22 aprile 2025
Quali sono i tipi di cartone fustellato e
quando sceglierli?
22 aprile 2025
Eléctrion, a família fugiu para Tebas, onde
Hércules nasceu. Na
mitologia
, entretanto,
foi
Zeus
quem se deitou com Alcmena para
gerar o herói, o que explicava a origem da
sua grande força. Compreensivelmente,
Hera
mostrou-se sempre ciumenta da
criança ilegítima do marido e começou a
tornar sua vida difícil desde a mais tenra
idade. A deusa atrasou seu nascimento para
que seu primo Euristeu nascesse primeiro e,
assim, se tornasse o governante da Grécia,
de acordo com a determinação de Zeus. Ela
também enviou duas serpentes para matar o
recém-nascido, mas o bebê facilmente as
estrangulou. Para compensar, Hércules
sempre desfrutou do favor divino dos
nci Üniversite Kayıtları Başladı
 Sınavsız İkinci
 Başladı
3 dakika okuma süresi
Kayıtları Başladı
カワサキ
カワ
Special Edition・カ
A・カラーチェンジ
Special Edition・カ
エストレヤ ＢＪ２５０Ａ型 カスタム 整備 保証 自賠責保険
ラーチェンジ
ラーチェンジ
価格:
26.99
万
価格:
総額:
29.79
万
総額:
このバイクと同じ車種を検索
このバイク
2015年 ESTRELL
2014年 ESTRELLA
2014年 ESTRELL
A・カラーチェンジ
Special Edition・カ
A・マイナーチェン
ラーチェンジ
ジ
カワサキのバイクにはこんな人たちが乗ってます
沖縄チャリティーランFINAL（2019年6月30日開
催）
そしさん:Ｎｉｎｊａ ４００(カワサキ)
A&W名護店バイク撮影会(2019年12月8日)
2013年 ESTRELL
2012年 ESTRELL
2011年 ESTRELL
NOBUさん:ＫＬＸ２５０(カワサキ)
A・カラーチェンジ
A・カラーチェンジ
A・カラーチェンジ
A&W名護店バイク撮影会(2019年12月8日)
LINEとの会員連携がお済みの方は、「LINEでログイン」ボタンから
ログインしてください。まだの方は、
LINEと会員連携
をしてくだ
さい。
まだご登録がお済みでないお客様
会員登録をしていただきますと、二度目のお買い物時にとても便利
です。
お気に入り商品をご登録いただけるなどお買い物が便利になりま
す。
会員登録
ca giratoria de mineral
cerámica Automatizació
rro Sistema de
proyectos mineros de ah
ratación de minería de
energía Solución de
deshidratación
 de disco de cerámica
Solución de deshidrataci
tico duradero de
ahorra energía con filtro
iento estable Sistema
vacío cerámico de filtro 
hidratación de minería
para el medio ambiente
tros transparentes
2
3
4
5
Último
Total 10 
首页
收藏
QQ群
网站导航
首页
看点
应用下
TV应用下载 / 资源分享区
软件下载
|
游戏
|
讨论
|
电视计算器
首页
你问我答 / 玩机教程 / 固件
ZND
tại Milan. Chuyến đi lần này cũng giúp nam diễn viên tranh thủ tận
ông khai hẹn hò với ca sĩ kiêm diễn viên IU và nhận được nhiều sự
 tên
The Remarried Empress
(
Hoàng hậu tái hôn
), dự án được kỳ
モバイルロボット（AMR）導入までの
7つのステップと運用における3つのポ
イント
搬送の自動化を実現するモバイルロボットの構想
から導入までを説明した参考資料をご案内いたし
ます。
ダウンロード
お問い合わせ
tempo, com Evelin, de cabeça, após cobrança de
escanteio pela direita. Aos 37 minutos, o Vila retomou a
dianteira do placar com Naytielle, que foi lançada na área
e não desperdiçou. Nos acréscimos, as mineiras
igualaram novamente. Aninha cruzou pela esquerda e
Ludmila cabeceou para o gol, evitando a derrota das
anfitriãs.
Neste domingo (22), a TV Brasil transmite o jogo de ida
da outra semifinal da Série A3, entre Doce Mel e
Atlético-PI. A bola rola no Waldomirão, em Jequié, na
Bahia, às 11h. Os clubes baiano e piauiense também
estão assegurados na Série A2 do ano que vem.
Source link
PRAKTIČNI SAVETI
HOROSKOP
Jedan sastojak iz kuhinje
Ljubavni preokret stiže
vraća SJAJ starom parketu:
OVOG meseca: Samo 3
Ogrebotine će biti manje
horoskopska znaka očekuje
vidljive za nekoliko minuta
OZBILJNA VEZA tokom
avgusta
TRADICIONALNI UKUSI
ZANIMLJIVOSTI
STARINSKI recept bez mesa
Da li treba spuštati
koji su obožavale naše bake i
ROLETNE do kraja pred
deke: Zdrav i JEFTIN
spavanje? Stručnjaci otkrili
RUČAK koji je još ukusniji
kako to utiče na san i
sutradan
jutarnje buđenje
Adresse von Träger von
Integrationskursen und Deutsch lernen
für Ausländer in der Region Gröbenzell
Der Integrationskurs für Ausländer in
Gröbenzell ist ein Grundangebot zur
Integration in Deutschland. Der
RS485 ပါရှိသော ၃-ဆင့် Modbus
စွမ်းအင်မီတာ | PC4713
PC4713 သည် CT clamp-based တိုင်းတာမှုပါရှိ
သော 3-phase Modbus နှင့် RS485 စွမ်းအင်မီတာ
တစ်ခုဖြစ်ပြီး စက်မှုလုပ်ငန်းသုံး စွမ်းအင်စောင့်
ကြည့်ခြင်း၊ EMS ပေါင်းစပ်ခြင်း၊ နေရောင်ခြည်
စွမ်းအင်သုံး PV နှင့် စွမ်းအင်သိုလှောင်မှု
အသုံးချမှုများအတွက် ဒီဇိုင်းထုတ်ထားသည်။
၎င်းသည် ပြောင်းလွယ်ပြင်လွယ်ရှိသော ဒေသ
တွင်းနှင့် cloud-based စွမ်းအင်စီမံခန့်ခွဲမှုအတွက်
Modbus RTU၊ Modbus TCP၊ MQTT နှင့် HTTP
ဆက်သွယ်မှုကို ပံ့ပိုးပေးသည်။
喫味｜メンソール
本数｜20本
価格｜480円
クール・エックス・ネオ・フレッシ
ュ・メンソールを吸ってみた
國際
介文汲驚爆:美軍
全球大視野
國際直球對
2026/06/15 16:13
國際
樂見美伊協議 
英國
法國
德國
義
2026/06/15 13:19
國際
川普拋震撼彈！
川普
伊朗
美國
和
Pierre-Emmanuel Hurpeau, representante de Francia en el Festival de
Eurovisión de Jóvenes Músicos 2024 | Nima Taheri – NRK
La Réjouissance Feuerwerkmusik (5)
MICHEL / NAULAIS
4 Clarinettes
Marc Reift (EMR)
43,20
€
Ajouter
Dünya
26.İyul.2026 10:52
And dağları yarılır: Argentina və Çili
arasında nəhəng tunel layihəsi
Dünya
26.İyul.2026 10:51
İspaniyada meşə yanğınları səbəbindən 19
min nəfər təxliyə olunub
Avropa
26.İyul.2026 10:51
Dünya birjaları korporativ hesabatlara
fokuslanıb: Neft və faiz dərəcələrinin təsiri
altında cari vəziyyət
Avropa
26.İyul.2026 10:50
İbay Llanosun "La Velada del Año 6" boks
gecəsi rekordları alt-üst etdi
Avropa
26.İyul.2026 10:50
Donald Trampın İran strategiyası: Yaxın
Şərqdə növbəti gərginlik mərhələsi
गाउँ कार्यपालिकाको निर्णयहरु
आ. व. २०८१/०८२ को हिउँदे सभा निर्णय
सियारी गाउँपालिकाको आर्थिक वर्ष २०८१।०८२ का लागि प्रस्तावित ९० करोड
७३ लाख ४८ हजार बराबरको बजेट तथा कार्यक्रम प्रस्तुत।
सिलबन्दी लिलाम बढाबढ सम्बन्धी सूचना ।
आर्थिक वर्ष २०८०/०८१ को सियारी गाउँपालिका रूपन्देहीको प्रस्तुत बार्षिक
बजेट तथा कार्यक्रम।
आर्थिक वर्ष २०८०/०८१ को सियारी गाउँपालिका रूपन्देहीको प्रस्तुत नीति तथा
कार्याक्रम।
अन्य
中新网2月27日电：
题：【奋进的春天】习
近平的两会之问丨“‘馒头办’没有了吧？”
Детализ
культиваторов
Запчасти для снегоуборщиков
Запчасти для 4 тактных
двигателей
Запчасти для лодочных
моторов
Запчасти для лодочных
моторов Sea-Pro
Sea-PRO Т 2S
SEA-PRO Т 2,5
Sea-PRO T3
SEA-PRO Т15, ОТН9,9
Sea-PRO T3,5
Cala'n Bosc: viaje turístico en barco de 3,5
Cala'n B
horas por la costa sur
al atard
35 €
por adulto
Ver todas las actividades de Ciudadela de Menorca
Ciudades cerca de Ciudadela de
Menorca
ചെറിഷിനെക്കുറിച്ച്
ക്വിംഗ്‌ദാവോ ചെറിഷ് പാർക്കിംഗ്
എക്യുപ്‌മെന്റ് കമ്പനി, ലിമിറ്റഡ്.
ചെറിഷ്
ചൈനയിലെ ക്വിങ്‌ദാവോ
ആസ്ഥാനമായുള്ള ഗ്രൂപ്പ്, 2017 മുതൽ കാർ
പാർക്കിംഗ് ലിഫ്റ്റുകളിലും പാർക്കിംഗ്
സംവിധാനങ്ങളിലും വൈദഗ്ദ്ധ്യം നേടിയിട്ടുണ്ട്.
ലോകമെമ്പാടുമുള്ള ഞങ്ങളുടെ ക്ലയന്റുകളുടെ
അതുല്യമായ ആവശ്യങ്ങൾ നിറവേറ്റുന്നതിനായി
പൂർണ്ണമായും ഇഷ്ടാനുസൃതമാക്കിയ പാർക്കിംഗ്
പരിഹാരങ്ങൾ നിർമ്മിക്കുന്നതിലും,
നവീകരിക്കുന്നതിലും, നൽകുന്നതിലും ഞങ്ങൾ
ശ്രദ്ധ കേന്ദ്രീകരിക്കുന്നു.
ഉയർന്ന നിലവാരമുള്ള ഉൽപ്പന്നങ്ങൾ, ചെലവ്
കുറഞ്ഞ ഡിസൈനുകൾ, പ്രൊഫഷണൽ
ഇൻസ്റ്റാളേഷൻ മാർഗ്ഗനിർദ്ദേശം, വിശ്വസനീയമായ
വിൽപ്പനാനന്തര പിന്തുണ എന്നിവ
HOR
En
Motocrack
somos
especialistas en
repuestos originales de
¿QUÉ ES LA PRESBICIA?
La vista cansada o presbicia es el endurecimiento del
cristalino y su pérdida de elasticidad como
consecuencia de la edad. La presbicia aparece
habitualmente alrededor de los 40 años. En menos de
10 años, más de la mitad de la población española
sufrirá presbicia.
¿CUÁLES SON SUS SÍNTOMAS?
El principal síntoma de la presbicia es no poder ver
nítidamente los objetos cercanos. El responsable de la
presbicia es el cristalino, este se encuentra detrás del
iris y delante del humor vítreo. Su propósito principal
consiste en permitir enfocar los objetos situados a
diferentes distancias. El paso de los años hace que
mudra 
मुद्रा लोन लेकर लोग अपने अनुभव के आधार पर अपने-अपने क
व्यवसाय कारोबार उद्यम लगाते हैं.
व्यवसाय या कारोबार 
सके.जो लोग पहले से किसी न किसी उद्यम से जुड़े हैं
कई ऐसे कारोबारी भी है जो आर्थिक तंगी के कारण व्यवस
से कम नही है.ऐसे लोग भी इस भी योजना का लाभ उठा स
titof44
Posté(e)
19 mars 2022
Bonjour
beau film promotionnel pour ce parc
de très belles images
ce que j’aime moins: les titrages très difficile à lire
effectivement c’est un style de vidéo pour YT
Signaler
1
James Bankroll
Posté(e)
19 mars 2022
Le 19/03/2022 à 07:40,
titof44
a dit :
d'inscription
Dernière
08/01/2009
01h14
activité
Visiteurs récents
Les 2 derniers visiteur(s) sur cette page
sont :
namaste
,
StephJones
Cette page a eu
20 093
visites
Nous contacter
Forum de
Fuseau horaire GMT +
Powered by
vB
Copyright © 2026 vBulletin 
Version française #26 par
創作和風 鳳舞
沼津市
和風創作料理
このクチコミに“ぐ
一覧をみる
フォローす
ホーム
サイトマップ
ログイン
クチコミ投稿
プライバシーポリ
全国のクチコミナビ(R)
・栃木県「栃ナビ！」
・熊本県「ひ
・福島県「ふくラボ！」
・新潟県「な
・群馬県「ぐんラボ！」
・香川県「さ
-- -- --
## Directions for this task
Give back, unchanged, the run of lines in the listing above that begins at the line containing "OZBILJNA VEZA tokom" and ends at the line containing "आ. व. २०८१/०८२ को हिउँदे सभा निर्णय", both included.

## Completed exercise
OZBILJNA VEZA tokom
avgusta
TRADICIONALNI UKUSI
ZANIMLJIVOSTI
STARINSKI recept bez mesa
Da li treba spuštati
koji su obožavale naše bake i
ROLETNE do kraja pred
deke: Zdrav i JEFTIN
spavanje? Stručnjaci otkrili
RUČAK koji je još ukusniji
kako to utiče na san i
sutradan
jutarnje buđenje
Adresse von Träger von
Integrationskursen und Deutsch lernen
für Ausländer in der Region Gröbenzell
Der Integrationskurs für Ausländer in
Gröbenzell ist ein Grundangebot zur
Integration in Deutschland. Der
RS485 ပါရှိသော ၃-ဆင့် Modbus
စွမ်းအင်မီတာ | PC4713
PC4713 သည် CT clamp-based တိုင်းတာမှုပါရှိ
သော 3-phase Modbus နှင့် RS485 စွမ်းအင်မီတာ
တစ်ခုဖြစ်ပြီး စက်မှုလုပ်ငန်းသုံး စွမ်းအင်စောင့်
ကြည့်ခြင်း၊ EMS ပေါင်းစပ်ခြင်း၊ နေရောင်ခြည်
စွမ်းအင်သုံး PV နှင့် စွမ်းအင်သိုလှောင်မှု
အသုံးချမှုများအတွက် ဒီဇိုင်းထုတ်ထားသည်။
၎င်းသည် ပြောင်းလွယ်ပြင်လွယ်ရှိသော ဒေသ
တွင်းနှင့် cloud-based စွမ်းအင်စီမံခန့်ခွဲမှုအတွက်
Modbus RTU၊ Modbus TCP၊ MQTT နှင့် HTTP
ဆက်သွယ်မှုကို ပံ့ပိုးပေးသည်။
喫味｜メンソール
本数｜20本
価格｜480円
クール・エックス・ネオ・フレッシ
ュ・メンソールを吸ってみた
國際
介文汲驚爆:美軍
全球大視野
國際直球對
2026/06/15 16:13
國際
樂見美伊協議 
英國
法國
德國
義
2026/06/15 13:19
國際
川普拋震撼彈！
川普
伊朗
美國
和
Pierre-Emmanuel Hurpeau, representante de Francia en el Festival de
Eurovisión de Jóvenes Músicos 2024 | Nima Taheri – NRK
La Réjouissance Feuerwerkmusik (5)
MICHEL / NAULAIS
4 Clarinettes
Marc Reift (EMR)
43,20
€
Ajouter
Dünya
26.İyul.2026 10:52
And dağları yarılır: Argentina və Çili
arasında nəhəng tunel layihəsi
Dünya
26.İyul.2026 10:51
İspaniyada meşə yanğınları səbəbindən 19
min nəfər təxliyə olunub
Avropa
26.İyul.2026 10:51
Dünya birjaları korporativ hesabatlara
fokuslanıb: Neft və faiz dərəcələrinin təsiri
altında cari vəziyyət
Avropa
26.İyul.2026 10:50
İbay Llanosun "La Velada del Año 6" boks
gecəsi rekordları alt-üst etdi
Avropa
26.İyul.2026 10:50
Donald Trampın İran strategiyası: Yaxın
Şərqdə növbəti gərginlik mərhələsi
गाउँ कार्यपालिकाको निर्णयहरु
आ. व. २०८१/०८२ को हिउँदे सभा निर्णय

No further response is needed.